What the task requires:
Return every entry exactly, except for any pictures.

------ Working data

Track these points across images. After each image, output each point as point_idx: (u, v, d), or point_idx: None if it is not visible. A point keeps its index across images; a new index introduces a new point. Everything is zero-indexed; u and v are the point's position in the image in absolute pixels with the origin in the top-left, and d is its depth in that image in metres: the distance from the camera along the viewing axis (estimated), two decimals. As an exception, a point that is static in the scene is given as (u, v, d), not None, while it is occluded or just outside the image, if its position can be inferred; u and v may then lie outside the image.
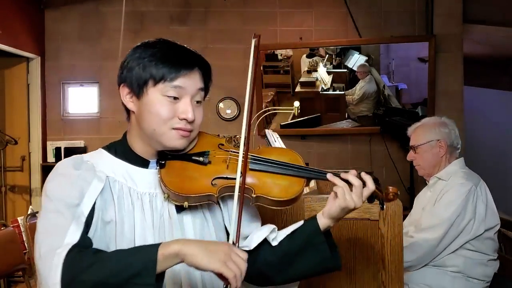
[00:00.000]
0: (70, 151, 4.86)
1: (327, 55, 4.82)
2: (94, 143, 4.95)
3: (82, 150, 4.87)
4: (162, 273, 1.00)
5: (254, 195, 1.20)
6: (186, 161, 1.22)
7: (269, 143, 2.32)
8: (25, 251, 3.26)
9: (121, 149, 1.24)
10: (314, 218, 1.25)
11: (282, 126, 4.80)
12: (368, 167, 4.84)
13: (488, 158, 6.60)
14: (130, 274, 0.96)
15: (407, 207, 3.02)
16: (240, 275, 0.99)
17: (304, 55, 4.82)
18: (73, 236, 1.06)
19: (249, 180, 1.21)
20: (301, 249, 1.23)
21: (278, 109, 4.75)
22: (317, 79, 4.82)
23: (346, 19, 4.84)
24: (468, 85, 5.35)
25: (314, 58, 4.81)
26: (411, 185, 4.53)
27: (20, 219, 3.71)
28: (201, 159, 1.22)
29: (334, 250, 1.26)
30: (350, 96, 4.82)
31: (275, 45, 4.87)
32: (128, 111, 1.24)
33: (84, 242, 1.08)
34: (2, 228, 3.07)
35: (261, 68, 4.84)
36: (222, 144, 1.29)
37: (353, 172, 1.23)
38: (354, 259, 1.71)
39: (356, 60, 4.81)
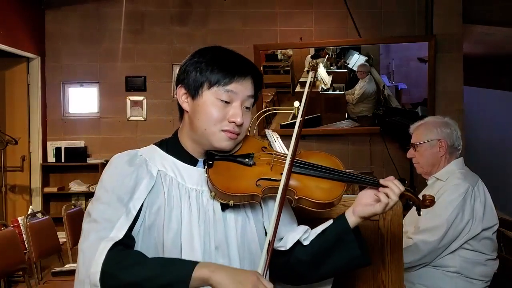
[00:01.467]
0: (70, 151, 4.86)
1: (331, 55, 4.82)
2: (94, 143, 4.96)
3: (82, 150, 4.87)
4: None
5: (296, 197, 1.26)
6: (232, 162, 1.29)
7: (269, 143, 2.32)
8: (25, 251, 3.26)
9: (172, 146, 1.31)
10: (343, 217, 1.30)
11: (282, 126, 4.81)
12: (368, 167, 4.84)
13: (488, 158, 6.60)
14: (163, 283, 1.03)
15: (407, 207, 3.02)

------------

Written answer:
Track these points across images. After each image, output each point as point_idx: (u, v, d), or point_idx: None if it is not visible. A point keeps its index across images; a new index introduces a new point. Everything is zero-indexed; u and v are the point's position in the image in absolute pixels with the origin in the top-left, and d is its depth in that image in metres: the distance from the camera along the viewing axis (estimated), two decimals. As an exception, a point that is static in the scene is given as (u, v, d), not None, while it is occluded or just outside the image, if its position can be inferred; u and v may then lie outside the image.
[00:00.000]
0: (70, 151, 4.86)
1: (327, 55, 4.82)
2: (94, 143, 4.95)
3: (82, 150, 4.87)
4: (162, 273, 1.00)
5: (254, 195, 1.20)
6: (186, 161, 1.22)
7: (269, 143, 2.32)
8: (25, 251, 3.26)
9: (121, 149, 1.24)
10: (314, 218, 1.25)
11: (282, 126, 4.80)
12: (368, 167, 4.84)
13: (488, 158, 6.60)
14: (130, 274, 0.96)
15: (407, 207, 3.02)
16: (240, 275, 0.99)
17: (304, 55, 4.82)
18: (73, 236, 1.06)
19: (249, 180, 1.21)
20: (301, 249, 1.23)
21: (278, 109, 4.75)
22: (317, 79, 4.82)
23: (346, 19, 4.84)
24: (468, 85, 5.35)
25: (314, 58, 4.81)
26: (411, 185, 4.53)
27: (20, 219, 3.71)
28: (201, 159, 1.22)
29: (334, 250, 1.26)
30: (350, 96, 4.82)
31: (275, 45, 4.87)
32: (128, 111, 1.24)
33: (84, 242, 1.08)
34: (2, 228, 3.07)
35: (261, 68, 4.84)
36: (222, 144, 1.29)
37: (353, 172, 1.23)
38: (354, 259, 1.71)
39: (356, 60, 4.81)
[00:01.467]
0: (70, 151, 4.86)
1: (331, 55, 4.82)
2: (94, 143, 4.96)
3: (82, 150, 4.87)
4: None
5: (296, 197, 1.26)
6: (232, 162, 1.29)
7: (269, 143, 2.32)
8: (25, 251, 3.26)
9: (172, 146, 1.31)
10: (343, 217, 1.30)
11: (282, 126, 4.81)
12: (368, 167, 4.84)
13: (488, 158, 6.60)
14: (163, 283, 1.03)
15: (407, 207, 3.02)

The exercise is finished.